For some reason I went for the scents . With the help of our gardeners I carefully planted scents like harsingar(shefali), ratrani, kamini, malti, juhi, chameli and my most favorite bela . Those who are familiar with these can imagine how fragrant the house would be when all of these are on bloom(usually around rainy season). In the early winters and again in summers , collecting the delicate and fragrant flowers below the tree was my favorite morning activity
Anyways , I was struggling with my gardening genes for past few weeks. I shifted to a new house last January and left my ground floor house with garden full of winter blooms for the next occupant. Now this new house on the first floor , has limitations for gardening . Still, I managed to gather about 40 potted plants .
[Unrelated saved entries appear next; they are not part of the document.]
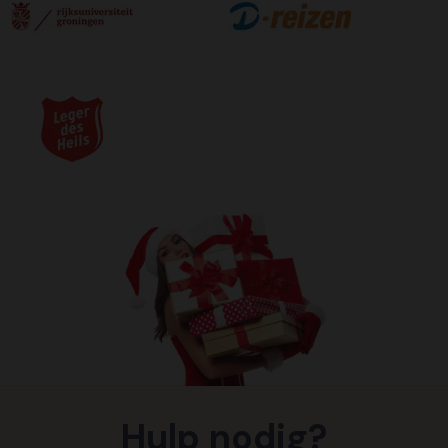
Hulp nodig?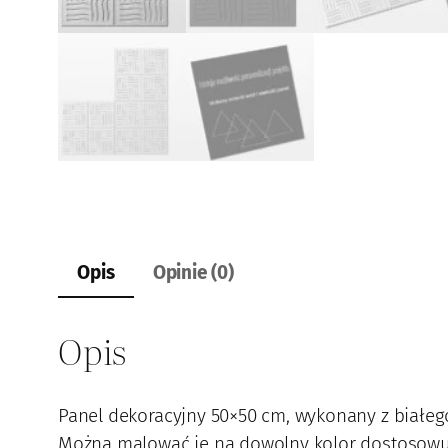
Opis
Opinie (0)
Opis
Panel dekoracyjny 50×50 cm, wykonany z białego
Można malować je na dowolny kolor dostosowując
Pride of my last year's winter bloom. My biggest Dahlia in a pot
Now with the winter approaching, I almost ache for the familiar sights of pansies, dahlias, cinerarias, sweet peas and marigolds. I told myself to resist this urge this year . I mean I hardly get time these days to pick up my gardening trowel and Pruning shears to look after my plants. But the funny part about genes is- you can’t resist them for long. So here I was this afternoon , standing in a nursery missing my lunch , picking up plants and fertilizers for the winter flowers . Now that I am again ready with my gardening tools ,let’s see how my winter 2011 collection goes. After all, the best thing about gardening is the anticipation and hope it provides to a person.